Understand the distributed architecture that executes the retrieval workflow. Here you'll find the core platform components that power retrieval, ranking, machine learning inference, and real-time serving.
Use the left and right arrows to browse the platform components below. Each section provides a high-level summary and links to a Technical Deep Dive for a more detailed architectural explanation.
Explore:
- Unified Data Model
- Distributed Serving
- Retrieval Pipeline
- Multi-phase Ranking
- Machine Learning Inference
- Real-Time Updates
Unified Data Model
Vespa brings structured data, full text, vectors, and tensors together into a single document model. Rather than storing different data types in separate systems and combining results later, applications can model, index, and retrieve them through a single schema and query pipeline.
This unified approach simplifies application architecture while enabling lexical search, semantic retrieval, filtering, ranking, and machine learning to work together over the same data.
Distributed Serving
Vespa distributes data across independent content nodes and executes retrieval, ranking, and machine learning inference where the data already resides. Rather than moving large volumes of data across the network for processing, queries are executed locally before results are combined into a final response. This minimizes network overhead while delivering high throughput, predictable latency, and efficient resource utilization as applications scale.
This shared-nothing architecture enables parallel query execution, local model inference, and linear scalability, making Vespa well-suited for large-scale AI applications where retrieval quality, response time, and availability directly affect user experience and business outcomes.
Retrieval Pipeline
Vespa supports a flexible retrieval pipeline that combines multiple retrieval techniques within a single query.
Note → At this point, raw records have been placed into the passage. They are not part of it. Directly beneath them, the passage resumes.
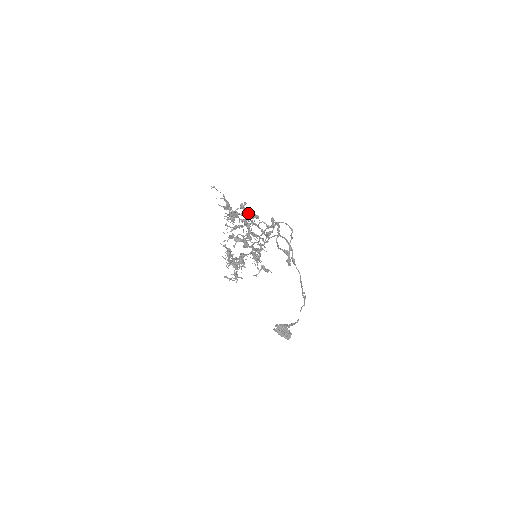
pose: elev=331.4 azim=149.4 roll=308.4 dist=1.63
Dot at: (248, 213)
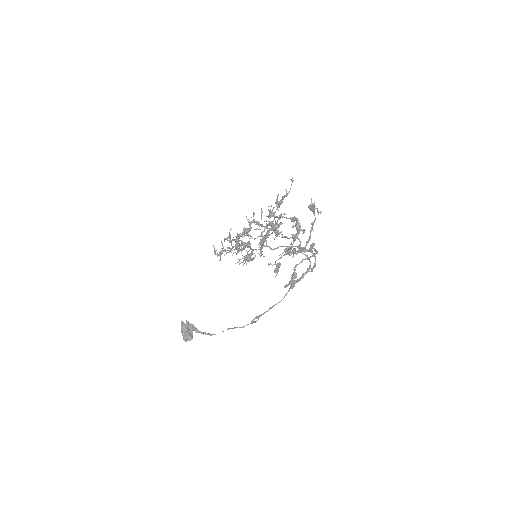
Dot at: (279, 225)
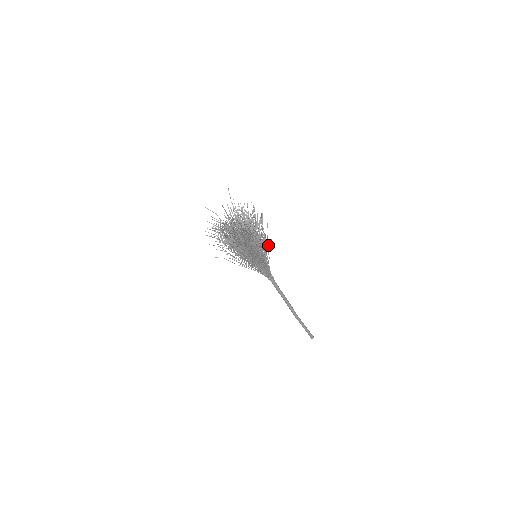
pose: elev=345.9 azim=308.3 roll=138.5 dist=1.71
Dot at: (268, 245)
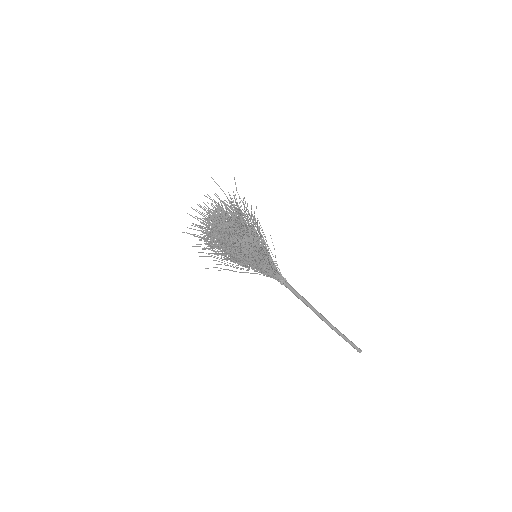
Dot at: (253, 260)
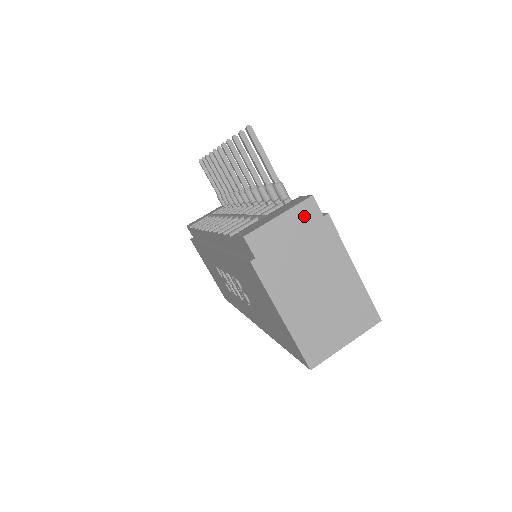
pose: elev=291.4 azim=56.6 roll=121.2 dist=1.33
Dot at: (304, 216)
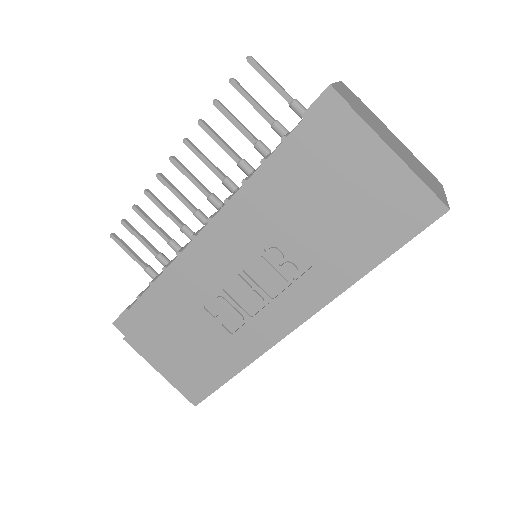
Dot at: (349, 91)
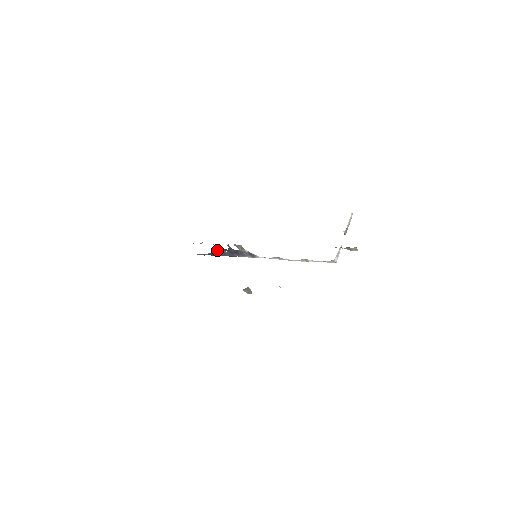
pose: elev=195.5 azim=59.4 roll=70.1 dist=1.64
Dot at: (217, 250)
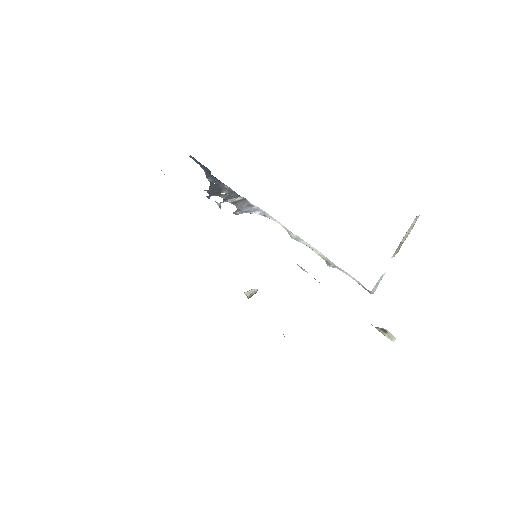
Dot at: (210, 186)
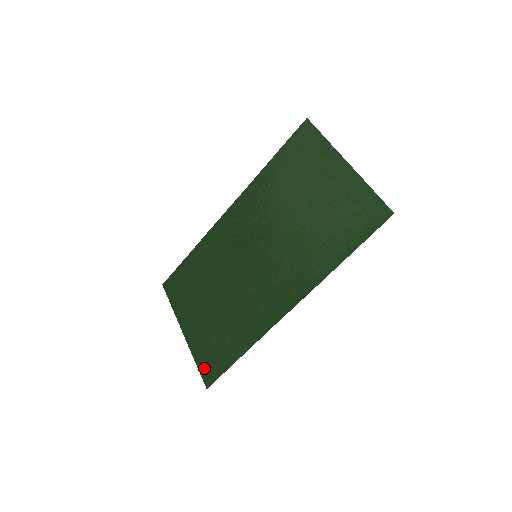
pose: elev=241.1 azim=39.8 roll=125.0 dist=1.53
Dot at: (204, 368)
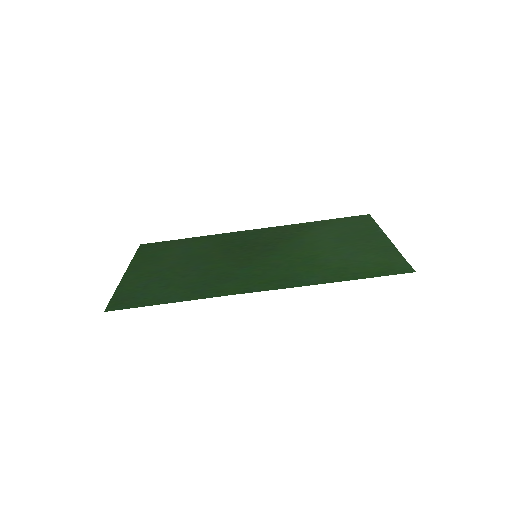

Rather than relying on a single search method, applications can combine lexical search, vector search, metadata filtering, structured retrieval, and chunk-level passage retrieval to identify the most relevant information for each request.
AI search often retrieves passages rather than entire documents. Vespa supports chunking strategies that index documents as smaller, searchable passages, allowing retrieval and ranking to focus on the most relevant content while preserving links to the original document. This improves grounding, reduces unnecessary context, and helps AI applications generate more accurate responses.
This unified pipeline enables hybrid search, RAG, recommendations, conversational AI, and personalized search without requiring multiple retrieval systems. Queries progressively refine candidate sets before passing them to the ranking stages, balancing retrieval quality with efficiency and latency.
Multi-Phase Ranking
Retrieval identifies candidate documents. Ranking determines which of those candidates are most relevant. Vespa uses a multi-phase ranking pipeline that progressively applies increasingly sophisticated ranking models, allowing applications to improve relevance while controlling computational cost and query latency.
Each ranking stage can combine lexical signals, semantic similarity, business rules, personalization, and machine learning models, ensuring that expensive computations are performed only on the most promising candidates.
Machine Learning Inference
Vespa executes machine learning models directly within the retrieval pipeline, allowing inference to occur alongside retrieval and ranking rather than through separate model-serving infrastructure. This enables applications to enrich queries, rerank results, and execute machine learning inference without introducing additional network hops.
Vespa supports industry-standard model formats such as ONNX, as well as XGBoost models, custom ranking functions, and transformer-based rerankers, including cross-encoders. Executing inference close to the data reduces latency while simplifying the overall AI architecture.
Real-Time Updates
Modern AI applications depend on continuously changing information, from new documents and inventory changes to user interactions and behavioral signals. Vespa is designed for real-time serving, making newly ingested content and updates searchable almost immediately while maintaining predictable low-latency query performance.
Support for partial document updates enables individual fields to be modified without rebuilding entire documents, while the distributed architecture efficiently handles high ingestion rates alongside query traffic. This allows applications to maintain fresh retrieval results even as data changes continuously.